While Smoulder didn’t return to Vietnam, he had friends that did. One went back 18 months later and told Smoulder after that tour that he “wouldn’t believe how the morale of the troops has diminished.”
He identifies that as when his view of the war really started to shift.
“I feel that we were the first warriors to be criticized for going to war,” he said. “Wars after that and wars before, the warriors were not criticized. We were simply doing what we were supposed to do.”
He remembers Walter Kronkite broadcasting to the nation in 1968 that the war was not winnable. He remembers the Pentagon Papers.

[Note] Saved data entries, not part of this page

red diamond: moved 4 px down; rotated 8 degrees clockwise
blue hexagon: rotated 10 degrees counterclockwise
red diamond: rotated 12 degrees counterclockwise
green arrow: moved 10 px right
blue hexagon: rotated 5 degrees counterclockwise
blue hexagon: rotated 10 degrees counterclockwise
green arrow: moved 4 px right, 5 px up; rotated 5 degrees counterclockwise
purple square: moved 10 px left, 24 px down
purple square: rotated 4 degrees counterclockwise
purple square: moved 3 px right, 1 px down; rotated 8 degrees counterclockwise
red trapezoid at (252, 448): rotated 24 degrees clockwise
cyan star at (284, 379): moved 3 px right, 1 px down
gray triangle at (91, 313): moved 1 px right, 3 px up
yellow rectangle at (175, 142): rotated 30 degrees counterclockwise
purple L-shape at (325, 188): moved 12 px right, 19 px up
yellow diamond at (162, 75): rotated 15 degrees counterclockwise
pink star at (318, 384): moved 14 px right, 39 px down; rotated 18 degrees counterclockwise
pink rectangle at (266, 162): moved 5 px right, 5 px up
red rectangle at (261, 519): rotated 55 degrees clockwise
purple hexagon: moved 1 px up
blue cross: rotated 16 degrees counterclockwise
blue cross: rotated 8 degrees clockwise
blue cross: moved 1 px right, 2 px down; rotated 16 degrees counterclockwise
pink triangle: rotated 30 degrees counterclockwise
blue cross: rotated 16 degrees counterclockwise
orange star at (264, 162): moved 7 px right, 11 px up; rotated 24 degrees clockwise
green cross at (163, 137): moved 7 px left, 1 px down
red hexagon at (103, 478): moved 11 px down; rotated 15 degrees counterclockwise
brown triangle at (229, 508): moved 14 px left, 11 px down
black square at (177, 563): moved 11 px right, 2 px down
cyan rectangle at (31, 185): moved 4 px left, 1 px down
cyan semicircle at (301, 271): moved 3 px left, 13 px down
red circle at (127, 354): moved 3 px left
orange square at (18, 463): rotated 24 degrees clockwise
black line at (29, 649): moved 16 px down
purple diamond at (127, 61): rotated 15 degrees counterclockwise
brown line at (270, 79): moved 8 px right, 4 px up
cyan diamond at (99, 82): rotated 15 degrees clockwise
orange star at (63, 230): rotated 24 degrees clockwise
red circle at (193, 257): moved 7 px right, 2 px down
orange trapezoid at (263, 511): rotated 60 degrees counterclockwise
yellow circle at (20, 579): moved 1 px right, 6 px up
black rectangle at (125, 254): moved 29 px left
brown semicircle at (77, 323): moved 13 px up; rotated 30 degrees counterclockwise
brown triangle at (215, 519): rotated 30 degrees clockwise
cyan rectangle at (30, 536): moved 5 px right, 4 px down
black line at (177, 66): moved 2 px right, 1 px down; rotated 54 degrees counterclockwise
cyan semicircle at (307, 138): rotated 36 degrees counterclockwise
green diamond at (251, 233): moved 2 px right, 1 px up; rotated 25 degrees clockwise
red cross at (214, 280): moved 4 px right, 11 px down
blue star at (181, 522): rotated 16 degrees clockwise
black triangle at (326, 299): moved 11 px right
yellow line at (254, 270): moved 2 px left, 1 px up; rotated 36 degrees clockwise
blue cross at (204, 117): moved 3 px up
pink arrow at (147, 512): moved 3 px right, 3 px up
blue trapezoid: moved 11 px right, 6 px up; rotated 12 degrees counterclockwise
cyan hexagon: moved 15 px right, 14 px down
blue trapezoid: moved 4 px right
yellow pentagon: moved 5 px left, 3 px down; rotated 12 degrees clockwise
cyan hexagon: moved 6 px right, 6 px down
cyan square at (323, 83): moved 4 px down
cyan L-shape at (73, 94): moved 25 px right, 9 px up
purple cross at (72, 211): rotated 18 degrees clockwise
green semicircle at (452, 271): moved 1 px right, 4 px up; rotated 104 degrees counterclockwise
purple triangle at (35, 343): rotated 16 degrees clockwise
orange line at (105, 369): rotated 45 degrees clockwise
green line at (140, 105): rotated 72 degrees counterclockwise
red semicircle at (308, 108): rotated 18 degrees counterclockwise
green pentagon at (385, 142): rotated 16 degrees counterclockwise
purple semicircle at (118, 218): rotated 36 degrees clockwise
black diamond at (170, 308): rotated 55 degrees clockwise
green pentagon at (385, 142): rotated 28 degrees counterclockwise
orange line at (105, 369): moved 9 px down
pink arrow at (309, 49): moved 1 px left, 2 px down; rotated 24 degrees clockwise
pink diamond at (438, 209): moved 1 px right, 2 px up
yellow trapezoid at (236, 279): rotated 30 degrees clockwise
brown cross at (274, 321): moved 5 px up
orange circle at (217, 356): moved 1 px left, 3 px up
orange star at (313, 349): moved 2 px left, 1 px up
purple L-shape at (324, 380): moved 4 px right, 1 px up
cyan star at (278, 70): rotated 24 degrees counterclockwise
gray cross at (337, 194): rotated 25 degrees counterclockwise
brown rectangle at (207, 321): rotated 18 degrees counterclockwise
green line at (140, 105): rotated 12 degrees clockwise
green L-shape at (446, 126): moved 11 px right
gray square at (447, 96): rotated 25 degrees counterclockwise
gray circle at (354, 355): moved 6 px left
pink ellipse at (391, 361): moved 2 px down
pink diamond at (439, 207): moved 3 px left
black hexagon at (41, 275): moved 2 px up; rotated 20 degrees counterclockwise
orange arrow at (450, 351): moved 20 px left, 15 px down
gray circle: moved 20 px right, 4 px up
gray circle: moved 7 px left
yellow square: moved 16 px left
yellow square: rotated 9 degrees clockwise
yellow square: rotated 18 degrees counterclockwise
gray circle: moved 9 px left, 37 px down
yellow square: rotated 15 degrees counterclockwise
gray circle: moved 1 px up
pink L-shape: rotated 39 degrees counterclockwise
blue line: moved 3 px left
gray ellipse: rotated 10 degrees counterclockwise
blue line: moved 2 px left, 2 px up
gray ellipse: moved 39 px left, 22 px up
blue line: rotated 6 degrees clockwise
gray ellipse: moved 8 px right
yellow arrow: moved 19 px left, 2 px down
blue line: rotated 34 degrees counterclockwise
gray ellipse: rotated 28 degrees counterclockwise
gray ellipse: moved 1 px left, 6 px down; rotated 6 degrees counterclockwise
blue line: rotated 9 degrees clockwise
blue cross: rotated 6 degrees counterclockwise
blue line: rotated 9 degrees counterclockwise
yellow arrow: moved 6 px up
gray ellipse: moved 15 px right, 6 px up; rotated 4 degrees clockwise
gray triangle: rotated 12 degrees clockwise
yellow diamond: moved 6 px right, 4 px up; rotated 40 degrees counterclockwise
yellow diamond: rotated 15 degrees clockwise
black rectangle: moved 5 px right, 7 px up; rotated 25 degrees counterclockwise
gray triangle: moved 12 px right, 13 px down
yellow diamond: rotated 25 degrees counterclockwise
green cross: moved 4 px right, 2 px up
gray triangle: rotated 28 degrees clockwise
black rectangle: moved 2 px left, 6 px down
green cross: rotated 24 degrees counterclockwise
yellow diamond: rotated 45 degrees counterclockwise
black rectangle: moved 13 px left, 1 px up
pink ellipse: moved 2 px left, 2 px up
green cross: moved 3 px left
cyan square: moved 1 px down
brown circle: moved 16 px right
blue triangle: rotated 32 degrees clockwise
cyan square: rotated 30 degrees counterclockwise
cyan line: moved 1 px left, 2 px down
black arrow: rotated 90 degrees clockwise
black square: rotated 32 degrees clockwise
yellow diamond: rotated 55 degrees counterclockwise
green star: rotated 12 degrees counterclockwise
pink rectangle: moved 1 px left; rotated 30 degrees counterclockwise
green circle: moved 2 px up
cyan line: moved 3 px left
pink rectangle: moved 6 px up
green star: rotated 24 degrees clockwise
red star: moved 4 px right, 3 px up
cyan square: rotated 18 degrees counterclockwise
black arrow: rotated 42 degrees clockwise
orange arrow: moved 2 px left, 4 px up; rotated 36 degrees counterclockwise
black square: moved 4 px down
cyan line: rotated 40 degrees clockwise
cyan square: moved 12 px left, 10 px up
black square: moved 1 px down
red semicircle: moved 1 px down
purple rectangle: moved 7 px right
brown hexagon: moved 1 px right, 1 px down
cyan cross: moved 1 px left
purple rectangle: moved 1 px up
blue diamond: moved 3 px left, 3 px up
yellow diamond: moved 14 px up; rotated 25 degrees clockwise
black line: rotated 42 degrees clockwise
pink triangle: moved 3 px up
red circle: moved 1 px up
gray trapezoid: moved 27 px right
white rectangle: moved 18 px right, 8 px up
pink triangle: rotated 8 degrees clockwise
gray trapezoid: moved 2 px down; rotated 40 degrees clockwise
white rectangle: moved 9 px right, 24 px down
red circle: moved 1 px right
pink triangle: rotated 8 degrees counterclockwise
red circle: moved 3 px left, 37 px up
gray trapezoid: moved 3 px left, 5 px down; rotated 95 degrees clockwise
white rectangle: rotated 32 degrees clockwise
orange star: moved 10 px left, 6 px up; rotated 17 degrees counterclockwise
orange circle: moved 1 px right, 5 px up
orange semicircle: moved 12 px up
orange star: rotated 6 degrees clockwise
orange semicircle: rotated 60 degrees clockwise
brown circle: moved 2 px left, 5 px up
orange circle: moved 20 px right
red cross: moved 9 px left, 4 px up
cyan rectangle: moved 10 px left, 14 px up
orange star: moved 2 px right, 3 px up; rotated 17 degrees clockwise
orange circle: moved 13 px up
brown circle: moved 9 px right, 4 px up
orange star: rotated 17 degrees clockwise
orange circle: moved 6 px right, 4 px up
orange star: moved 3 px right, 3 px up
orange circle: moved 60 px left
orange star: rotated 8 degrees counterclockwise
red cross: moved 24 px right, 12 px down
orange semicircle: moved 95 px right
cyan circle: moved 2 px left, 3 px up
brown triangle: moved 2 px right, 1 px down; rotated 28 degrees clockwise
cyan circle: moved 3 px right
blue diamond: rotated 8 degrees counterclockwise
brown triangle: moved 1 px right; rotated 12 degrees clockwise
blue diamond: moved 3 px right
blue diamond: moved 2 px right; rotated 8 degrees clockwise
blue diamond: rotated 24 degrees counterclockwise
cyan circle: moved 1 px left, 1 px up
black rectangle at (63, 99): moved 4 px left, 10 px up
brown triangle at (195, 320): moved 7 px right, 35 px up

“Just stuff like that slowly began to sway my opinion,” he said.
The “coup de grace” was in 1971 when he watched 800 Vietnam veterans take their medals and throw them over the White House fence. Gold Star Mothers did the same thing.
“That was big for me,” he said. “It was so volatile then. It was crazy. Cities burning, people against the war, was all over TV. Woodstock. It was tough and the country became something else because of all of that. The free sex. The decline of morality. People not going to church anymore….”
LESSONS LEARNED
Smoulder said he has become more conservative as he has matured, describing himself as a moderate that leans to the right. He’s voted for both Obama and Trump, though he said he won’t vote for Trump again because of what happened on Jan. 6.
“It’s the most divided since the 60s, I think,” he said of our current moment. “I think it’s worse, growing worse throughout the years. They all say ‘I’m going to reach across the aisle.’ I think they’re all liars.”
So how would he explain Vietnam to someone who asked?
“First of all, we were misguided,” he said, citing the Domino Theory and the Red Scare facilitated by McCarthyism. “I very strongly bought into that philosophy. I would describe that as how we got into it.
“I would also say that I have a tremendous amount of respect for the North Vietnamese military,” he added. “They were fantastic and they were willing to lose as many people as it would take to win. We totally underestimated them. They were fighting for a cause. We were fighting because of communism, I don’t know, because we were told to.”
It would be 26 years before someone, anyone, would thank Smoulder for his service.
“I had not given that thought, that no one had said anything to me,” he said.
Then he was in church and the pastor asked for veterans to be recognized.
“It struck me. I got tears in my eyes…. You just grow to accept it. I had no expectation of that,” he said.